== DATA FOR REVIEW

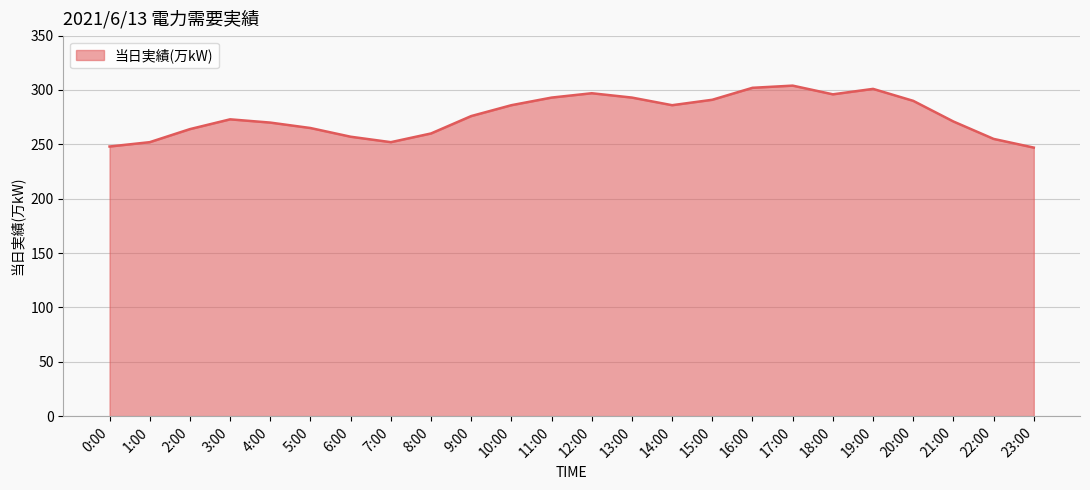

What is the change in value from 3:00 to 19:00?

+28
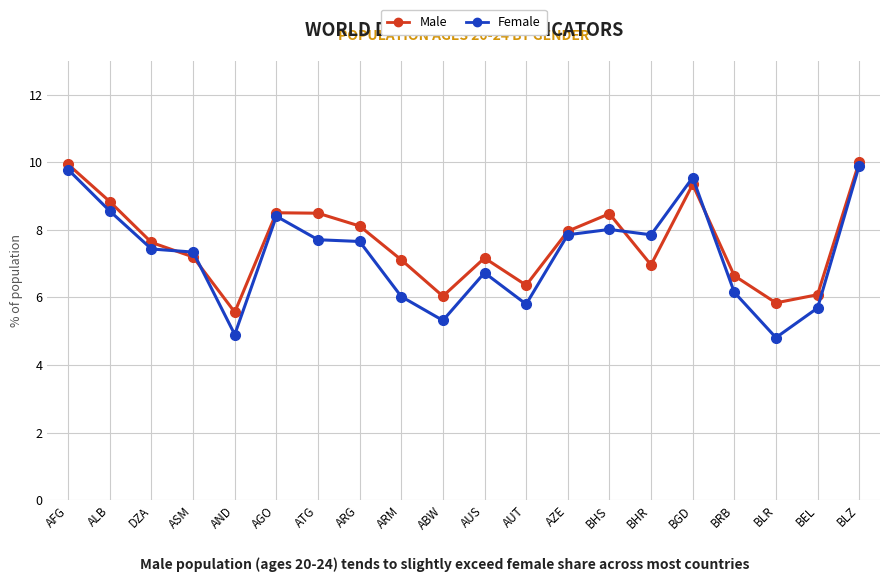

What is the maximum value shown in the chart?

10.0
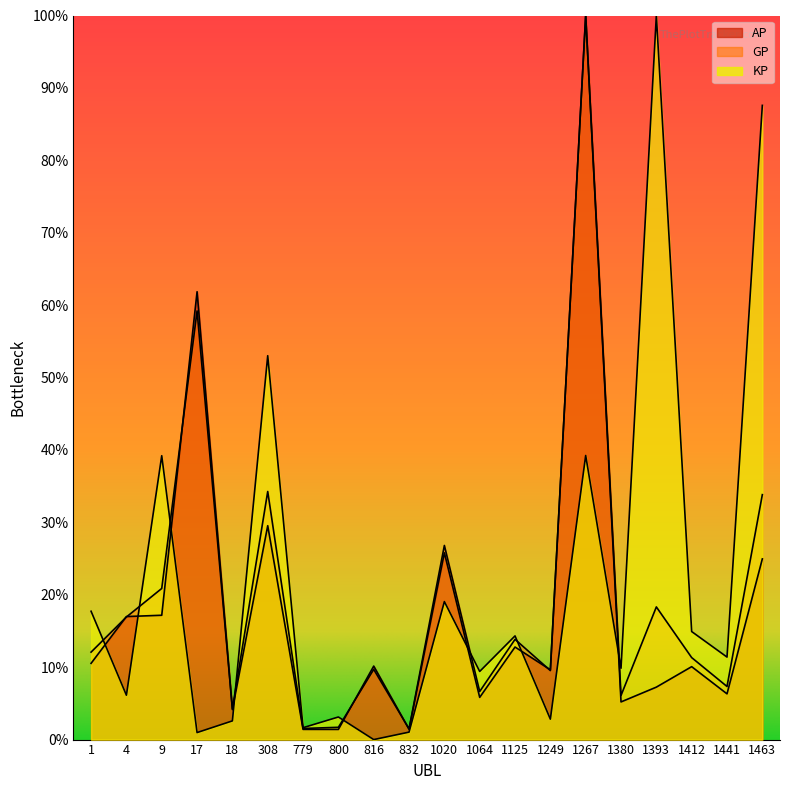

The value of KP at 9 is 39.2. True or false?

True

====

Format the records above as a Markdown table with two columns, Row and Line. Give each non-blank line its own numbered row, and omit the picture placeholders.

| Row | Line |
|---|---|
| 1 | What is the change in value from 3:00 to 19:00? |
| 2 | +28 |
| 3 | What is the maximum value shown in the chart? |
| 4 | 10.0 |
| 5 | The value of KP at 9 is 39.2. True or false? |
| 6 | True |